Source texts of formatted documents

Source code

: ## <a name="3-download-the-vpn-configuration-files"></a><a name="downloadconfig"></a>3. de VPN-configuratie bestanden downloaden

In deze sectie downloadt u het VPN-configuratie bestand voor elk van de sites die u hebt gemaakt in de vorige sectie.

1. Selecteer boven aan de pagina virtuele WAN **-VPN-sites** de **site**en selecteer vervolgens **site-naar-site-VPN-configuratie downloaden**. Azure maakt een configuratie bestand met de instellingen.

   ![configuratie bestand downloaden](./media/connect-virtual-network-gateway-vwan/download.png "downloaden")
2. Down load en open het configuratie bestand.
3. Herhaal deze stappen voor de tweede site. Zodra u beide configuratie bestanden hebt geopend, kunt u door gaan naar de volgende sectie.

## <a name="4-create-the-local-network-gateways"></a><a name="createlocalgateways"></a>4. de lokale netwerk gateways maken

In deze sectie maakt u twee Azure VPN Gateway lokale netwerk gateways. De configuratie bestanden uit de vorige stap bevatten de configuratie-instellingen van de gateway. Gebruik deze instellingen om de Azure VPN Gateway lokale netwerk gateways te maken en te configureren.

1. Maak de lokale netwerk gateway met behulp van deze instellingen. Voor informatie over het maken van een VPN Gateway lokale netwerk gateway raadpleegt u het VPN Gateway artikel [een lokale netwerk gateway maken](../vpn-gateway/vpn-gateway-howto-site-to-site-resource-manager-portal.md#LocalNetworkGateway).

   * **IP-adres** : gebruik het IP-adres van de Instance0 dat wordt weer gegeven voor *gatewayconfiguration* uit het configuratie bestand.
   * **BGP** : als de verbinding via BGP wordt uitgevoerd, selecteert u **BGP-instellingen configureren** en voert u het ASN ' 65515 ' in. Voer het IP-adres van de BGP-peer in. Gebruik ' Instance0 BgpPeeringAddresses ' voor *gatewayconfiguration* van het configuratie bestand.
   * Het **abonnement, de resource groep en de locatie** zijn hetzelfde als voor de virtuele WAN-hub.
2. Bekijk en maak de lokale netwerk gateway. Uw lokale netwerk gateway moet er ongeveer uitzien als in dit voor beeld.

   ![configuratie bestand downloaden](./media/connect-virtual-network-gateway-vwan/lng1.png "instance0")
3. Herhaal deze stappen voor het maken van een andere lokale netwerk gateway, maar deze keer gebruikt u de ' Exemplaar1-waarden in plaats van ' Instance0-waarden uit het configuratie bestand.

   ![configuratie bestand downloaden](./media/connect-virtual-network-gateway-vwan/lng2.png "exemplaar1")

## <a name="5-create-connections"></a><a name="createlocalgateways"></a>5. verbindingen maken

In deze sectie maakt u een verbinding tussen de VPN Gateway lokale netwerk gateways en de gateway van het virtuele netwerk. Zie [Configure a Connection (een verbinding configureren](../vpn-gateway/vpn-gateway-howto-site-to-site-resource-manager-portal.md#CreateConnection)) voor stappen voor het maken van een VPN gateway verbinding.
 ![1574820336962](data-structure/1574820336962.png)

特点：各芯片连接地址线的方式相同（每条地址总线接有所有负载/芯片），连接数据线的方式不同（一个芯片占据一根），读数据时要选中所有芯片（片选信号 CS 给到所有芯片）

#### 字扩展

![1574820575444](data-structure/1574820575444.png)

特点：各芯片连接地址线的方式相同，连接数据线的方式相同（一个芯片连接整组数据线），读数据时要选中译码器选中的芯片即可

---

**TASK REQUIREMENTS**
The data must be retyped in full, exactly as it reads.

**WRITTEN SOLUTION**
Source code

: ## <a name="3-download-the-vpn-configuration-files"></a><a name="downloadconfig"></a>3. de VPN-configuratie bestanden downloaden

In deze sectie downloadt u het VPN-configuratie bestand voor elk van de sites die u hebt gemaakt in de vorige sectie.

1. Selecteer boven aan de pagina virtuele WAN **-VPN-sites** de **site**en selecteer vervolgens **site-naar-site-VPN-configuratie downloaden**. Azure maakt een configuratie bestand met de instellingen.

   ![configuratie bestand downloaden](./media/connect-virtual-network-gateway-vwan/download.png "downloaden")
2. Down load en open het configuratie bestand.
3. Herhaal deze stappen voor de tweede site. Zodra u beide configuratie bestanden hebt geopend, kunt u door gaan naar de volgende sectie.

## <a name="4-create-the-local-network-gateways"></a><a name="createlocalgateways"></a>4. de lokale netwerk gateways maken

In deze sectie maakt u twee Azure VPN Gateway lokale netwerk gateways. De configuratie bestanden uit de vorige stap bevatten de configuratie-instellingen van de gateway. Gebruik deze instellingen om de Azure VPN Gateway lokale netwerk gateways te maken en te configureren.

1. Maak de lokale netwerk gateway met behulp van deze instellingen. Voor informatie over het maken van een VPN Gateway lokale netwerk gateway raadpleegt u het VPN Gateway artikel [een lokale netwerk gateway maken](../vpn-gateway/vpn-gateway-howto-site-to-site-resource-manager-portal.md#LocalNetworkGateway).

   * **IP-adres** : gebruik het IP-adres van de Instance0 dat wordt weer gegeven voor *gatewayconfiguration* uit het configuratie bestand.
   * **BGP** : als de verbinding via BGP wordt uitgevoerd, selecteert u **BGP-instellingen configureren** en voert u het ASN ' 65515 ' in. Voer het IP-adres van de BGP-peer in. Gebruik ' Instance0 BgpPeeringAddresses ' voor *gatewayconfiguration* van het configuratie bestand.
   * Het **abonnement, de resource groep en de locatie** zijn hetzelfde als voor de virtuele WAN-hub.
2. Bekijk en maak de lokale netwerk gateway. Uw lokale netwerk gateway moet er ongeveer uitzien als in dit voor beeld.

   ![configuratie bestand downloaden](./media/connect-virtual-network-gateway-vwan/lng1.png "instance0")
3. Herhaal deze stappen voor het maken van een andere lokale netwerk gateway, maar deze keer gebruikt u de ' Exemplaar1-waarden in plaats van ' Instance0-waarden uit het configuratie bestand.

   ![configuratie bestand downloaden](./media/connect-virtual-network-gateway-vwan/lng2.png "exemplaar1")

## <a name="5-create-connections"></a><a name="createlocalgateways"></a>5. verbindingen maken

In deze sectie maakt u een verbinding tussen de VPN Gateway lokale netwerk gateways en de gateway van het virtuele netwerk. Zie [Configure a Connection (een verbinding configureren](../vpn-gateway/vpn-gateway-howto-site-to-site-resource-manager-portal.md#CreateConnection)) voor stappen voor het maken van een VPN gateway verbinding.
 ![1574820336962](data-structure/1574820336962.png)

特点：各芯片连接地址线的方式相同（每条地址总线接有所有负载/芯片），连接数据线的方式不同（一个芯片占据一根），读数据时要选中所有芯片（片选信号 CS 给到所有芯片）

#### 字扩展

![1574820575444](data-structure/1574820575444.png)

特点：各芯片连接地址线的方式相同，连接数据线的方式相同（一个芯片连接整组数据线），读数据时要选中译码器选中的芯片即可

---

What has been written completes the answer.